Vergessen Sie nicht, dass später auf Wunsch auch höhere Beiträge gezahlt werden können. Das kann über einen Tarifwechsel geregelt werden; Lebensversicherungen beinhalten meist als Standard die sogenannte Dynamik.

Tipp 5: Die Absicherung an die jeweilige Lebenssituation anpassen

In jungen Jahren steht oft der Risikoschutz im Vordergrund, später – wenn wieder beide Partner im Berufsleben stehen – der Kapitalaufbau. Eine optimale Absicherung berücksichtigt diese unterschiedlichen Anforderungen. Hat ein Single eine Lebensversicherung abgeschlossen, kann im Idealfall bei der Heirat eine Hinterbliebenen-Zusatzversicherung aufgestockt werden, die bei der Geburt eines Kindes eventuell noch einmal erhöht wird.


Dagegen spielt der Berufsunfähigkeitsschutz im höheren Alter meist eine untergeordnete Rolle: Nicht immer ist es erforderlich, bis zum Rentenbeginn abgesichert zu sein. Auch Risikolebensversicherungen, die in jungen Jahren oft der Absicherung einer Immobilie oder beruflichen Existenzgründung dienen, können später von Kapitalversicherungen mit Todesfallschutz abgelöst werden.

Tipp 6: Vorsicht bei Modetrends

Versicherungen mit einem völlig einmaligen Leistungsumfang?

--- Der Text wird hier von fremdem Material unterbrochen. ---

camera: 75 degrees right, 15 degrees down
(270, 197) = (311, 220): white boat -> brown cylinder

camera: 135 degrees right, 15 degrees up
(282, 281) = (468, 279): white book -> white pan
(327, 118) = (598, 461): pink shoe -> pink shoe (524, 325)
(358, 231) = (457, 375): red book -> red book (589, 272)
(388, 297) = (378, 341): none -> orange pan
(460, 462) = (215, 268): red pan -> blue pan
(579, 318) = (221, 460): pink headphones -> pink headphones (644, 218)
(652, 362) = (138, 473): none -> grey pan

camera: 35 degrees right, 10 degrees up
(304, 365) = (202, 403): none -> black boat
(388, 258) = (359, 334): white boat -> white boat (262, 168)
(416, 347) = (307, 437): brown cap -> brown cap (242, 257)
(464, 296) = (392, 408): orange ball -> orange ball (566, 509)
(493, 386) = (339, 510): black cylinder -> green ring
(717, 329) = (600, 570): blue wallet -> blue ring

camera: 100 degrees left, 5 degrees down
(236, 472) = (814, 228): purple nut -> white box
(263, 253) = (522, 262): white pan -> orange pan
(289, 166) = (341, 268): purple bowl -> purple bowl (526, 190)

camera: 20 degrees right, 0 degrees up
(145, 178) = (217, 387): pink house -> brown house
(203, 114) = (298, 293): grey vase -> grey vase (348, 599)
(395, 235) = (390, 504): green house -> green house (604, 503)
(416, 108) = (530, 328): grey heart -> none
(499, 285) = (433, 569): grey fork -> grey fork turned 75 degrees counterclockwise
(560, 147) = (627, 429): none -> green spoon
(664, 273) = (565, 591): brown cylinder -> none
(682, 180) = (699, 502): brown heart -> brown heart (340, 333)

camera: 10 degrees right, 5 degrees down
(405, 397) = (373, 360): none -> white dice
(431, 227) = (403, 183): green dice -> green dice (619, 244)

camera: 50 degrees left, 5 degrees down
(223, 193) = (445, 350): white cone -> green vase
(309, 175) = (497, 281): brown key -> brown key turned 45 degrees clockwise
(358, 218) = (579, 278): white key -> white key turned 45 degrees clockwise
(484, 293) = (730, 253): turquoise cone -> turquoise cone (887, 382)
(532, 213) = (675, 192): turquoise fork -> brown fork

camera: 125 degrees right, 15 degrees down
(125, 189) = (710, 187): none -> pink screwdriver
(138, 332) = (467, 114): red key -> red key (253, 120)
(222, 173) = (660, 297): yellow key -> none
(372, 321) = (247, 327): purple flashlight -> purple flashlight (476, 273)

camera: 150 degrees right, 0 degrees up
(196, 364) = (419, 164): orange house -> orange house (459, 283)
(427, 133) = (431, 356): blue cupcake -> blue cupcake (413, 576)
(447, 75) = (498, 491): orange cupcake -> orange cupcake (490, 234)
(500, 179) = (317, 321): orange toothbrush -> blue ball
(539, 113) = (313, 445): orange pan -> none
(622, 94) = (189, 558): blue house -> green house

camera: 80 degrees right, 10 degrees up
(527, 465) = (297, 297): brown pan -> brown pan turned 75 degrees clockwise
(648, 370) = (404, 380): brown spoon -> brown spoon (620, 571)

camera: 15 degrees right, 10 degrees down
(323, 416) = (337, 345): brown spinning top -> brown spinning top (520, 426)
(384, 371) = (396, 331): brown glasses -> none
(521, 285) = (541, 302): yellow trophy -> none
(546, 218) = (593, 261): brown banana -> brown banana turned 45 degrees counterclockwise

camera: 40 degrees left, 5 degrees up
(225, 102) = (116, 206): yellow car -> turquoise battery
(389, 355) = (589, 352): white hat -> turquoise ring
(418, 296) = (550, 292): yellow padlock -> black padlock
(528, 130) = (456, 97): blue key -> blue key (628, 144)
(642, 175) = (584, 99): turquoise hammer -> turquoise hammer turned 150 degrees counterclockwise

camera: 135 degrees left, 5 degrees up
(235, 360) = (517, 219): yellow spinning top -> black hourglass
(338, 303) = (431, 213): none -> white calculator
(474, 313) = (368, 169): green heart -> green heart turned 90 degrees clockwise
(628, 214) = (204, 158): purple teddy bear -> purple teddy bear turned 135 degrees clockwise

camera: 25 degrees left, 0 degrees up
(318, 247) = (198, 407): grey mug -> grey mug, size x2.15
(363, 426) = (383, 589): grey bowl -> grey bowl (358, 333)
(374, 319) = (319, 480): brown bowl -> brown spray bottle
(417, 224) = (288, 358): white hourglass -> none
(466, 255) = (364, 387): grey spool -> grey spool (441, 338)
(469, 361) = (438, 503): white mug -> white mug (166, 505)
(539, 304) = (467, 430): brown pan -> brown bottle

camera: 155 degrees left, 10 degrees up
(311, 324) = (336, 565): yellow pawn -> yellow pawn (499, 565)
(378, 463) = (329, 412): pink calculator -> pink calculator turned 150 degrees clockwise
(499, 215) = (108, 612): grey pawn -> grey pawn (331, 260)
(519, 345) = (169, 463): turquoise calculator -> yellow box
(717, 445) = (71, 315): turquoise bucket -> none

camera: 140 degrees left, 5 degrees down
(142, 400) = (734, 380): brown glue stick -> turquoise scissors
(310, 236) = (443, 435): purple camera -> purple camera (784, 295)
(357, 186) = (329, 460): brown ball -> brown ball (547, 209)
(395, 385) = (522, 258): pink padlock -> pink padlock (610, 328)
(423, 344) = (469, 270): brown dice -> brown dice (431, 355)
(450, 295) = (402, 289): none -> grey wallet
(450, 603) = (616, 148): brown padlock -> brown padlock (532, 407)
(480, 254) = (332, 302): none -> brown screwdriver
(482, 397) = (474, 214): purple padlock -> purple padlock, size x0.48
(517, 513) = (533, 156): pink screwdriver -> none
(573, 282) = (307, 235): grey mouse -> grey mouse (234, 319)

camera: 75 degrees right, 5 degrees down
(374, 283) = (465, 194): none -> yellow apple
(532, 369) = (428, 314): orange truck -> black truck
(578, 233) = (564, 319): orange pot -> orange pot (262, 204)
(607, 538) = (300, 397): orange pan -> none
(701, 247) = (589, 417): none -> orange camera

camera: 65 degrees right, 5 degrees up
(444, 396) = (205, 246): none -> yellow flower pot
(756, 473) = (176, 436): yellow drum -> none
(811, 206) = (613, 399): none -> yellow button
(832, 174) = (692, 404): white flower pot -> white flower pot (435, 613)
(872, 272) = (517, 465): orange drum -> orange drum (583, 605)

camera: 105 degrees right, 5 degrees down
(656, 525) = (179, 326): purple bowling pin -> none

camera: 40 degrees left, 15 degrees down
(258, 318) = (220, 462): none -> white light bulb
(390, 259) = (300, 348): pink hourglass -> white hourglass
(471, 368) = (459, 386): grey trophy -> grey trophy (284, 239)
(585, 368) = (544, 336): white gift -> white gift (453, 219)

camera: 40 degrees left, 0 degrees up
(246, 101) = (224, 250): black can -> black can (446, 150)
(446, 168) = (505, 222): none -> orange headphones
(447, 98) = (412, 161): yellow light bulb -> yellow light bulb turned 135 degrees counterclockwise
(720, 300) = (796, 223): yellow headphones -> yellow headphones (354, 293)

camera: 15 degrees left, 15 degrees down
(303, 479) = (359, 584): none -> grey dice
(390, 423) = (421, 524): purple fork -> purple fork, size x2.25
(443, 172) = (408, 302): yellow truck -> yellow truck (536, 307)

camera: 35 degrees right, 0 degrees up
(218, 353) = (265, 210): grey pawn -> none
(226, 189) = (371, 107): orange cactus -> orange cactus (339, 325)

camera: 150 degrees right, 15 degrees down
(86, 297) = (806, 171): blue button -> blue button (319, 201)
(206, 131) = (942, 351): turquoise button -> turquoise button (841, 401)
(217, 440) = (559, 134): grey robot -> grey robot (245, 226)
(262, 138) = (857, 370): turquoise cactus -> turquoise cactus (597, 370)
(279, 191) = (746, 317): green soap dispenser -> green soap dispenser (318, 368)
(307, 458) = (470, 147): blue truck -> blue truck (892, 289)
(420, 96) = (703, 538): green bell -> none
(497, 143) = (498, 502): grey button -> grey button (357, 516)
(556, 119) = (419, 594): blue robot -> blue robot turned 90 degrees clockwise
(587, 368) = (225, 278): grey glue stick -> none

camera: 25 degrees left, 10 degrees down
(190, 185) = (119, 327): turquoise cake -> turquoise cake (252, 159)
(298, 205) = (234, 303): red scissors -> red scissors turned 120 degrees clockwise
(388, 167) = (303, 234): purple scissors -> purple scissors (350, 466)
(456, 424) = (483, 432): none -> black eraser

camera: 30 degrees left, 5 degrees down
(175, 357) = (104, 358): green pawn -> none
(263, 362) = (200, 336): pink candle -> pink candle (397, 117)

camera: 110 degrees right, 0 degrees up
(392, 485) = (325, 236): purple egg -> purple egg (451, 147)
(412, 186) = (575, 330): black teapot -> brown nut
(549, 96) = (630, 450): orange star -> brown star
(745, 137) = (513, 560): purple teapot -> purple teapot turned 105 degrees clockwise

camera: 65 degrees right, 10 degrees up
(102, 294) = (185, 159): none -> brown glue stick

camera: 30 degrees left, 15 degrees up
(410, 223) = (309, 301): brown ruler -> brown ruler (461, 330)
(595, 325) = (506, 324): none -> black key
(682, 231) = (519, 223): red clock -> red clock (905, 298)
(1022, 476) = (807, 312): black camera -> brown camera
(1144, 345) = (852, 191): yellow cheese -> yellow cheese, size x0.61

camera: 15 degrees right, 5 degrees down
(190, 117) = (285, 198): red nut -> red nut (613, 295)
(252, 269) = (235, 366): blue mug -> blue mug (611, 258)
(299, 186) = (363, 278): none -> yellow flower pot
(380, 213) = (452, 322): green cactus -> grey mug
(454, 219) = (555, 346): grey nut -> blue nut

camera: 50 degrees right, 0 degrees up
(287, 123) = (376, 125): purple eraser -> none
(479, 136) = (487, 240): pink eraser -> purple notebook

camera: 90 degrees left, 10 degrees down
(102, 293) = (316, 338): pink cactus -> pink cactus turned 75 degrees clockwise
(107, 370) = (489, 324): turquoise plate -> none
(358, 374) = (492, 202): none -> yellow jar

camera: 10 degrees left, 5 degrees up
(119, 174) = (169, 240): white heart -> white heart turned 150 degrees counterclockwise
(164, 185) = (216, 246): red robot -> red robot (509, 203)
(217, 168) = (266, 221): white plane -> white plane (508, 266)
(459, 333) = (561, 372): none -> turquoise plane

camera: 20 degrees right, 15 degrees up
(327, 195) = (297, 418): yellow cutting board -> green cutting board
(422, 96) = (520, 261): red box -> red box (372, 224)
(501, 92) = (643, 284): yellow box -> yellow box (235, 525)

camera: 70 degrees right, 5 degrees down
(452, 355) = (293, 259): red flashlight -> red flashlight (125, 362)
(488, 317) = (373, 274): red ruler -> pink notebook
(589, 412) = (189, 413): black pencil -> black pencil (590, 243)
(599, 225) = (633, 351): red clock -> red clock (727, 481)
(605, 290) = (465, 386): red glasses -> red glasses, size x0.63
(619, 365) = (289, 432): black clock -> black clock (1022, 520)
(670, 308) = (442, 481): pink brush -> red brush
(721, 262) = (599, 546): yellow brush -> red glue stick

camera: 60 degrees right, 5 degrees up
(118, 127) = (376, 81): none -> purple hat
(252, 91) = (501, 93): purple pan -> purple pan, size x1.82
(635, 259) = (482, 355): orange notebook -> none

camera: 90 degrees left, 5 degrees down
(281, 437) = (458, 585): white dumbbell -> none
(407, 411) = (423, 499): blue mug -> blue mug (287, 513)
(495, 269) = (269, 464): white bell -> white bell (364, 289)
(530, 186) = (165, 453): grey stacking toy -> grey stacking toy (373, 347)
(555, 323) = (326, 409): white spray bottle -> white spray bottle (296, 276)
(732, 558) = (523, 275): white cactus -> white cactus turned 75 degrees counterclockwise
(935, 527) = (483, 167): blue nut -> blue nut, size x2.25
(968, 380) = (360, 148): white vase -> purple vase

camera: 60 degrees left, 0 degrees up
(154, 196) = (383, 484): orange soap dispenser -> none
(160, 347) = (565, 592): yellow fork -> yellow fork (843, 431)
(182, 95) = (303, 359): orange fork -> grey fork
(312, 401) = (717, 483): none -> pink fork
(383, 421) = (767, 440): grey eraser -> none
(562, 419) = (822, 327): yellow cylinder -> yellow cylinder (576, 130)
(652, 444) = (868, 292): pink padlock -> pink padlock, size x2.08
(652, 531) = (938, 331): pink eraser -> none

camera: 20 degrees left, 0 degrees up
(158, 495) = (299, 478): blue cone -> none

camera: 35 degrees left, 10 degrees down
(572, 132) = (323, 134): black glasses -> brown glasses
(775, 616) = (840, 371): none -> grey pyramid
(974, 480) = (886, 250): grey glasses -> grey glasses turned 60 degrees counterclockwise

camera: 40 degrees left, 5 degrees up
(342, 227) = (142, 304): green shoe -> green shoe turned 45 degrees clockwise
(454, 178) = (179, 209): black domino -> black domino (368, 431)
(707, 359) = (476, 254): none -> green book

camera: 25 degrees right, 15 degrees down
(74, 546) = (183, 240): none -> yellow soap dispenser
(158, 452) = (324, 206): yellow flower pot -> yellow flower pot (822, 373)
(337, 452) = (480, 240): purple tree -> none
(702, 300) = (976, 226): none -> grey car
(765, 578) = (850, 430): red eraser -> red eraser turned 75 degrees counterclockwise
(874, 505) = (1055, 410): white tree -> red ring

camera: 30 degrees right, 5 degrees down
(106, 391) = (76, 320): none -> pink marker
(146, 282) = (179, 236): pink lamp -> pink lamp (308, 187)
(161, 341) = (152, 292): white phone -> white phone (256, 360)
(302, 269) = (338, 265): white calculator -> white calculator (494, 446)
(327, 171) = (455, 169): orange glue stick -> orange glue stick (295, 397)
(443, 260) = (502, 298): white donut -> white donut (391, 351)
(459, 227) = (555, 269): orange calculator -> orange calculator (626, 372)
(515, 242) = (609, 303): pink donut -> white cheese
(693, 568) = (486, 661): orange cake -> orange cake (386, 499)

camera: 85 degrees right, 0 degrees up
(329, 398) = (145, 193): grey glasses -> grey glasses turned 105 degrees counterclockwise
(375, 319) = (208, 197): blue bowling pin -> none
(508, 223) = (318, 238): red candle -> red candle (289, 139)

Eine Police als Schutz für alle Fälle?

 

Nicht immer halten die neuen Produkte, was die Werbung verspricht. Nehmen Sie allzu innovative Konzepte kritisch unter die Lupe und lassen Sie lieber den Tarif von einem Fachmann beurteilen. Achten Sie wie gewohnt auf Sicherheiten und vergleichen Sie die Bedingungen mit Versicherungen anderer Anbieter.

 

Manchmal verstecken sich bewährte Ideen in einem neuen Gewand oder bekannte Produkte sind um sinnvolle Extras ergänzt worden.

Tipp 7: Pflicht und Kür trennen

Überlegen Sie sich, am besten mit einem Finanzexperten, welche Absicherung Sie unbedingt benötigen und worauf Sie möglicherweise im Moment verzichten können. Daran lässt sich seriöse Beratung übrigens erkennen: Denn was nützt Ihnen ein Mercedes SL, wenn Sie sich eigentlich nur einen Smart leisten können?

 

Die Bedeutung von Sachversicherungen wird außerdem erfahrungsgemäß tendenziell überschätzt. Oder wann haben Sie zum letzten Mal überlegt, ob Sie wirklich noch den Vollkaskoschutz für Ihr Auto brauchen?

 

Seien Sie vorsichtig bei Kombi-Angeboten, die eine Vielzahl unterschiedlicher Versicherungen bündeln; hier sind Sie oft unflexibel. Außerdem zahlen Sie unter Umständen doppelt, da zum Beispiel bei Gebäude-, Feuer- und Hausratversicherungen Zusatzeinschlüsse möglich sind, deren Leistungen sich sehr ähneln.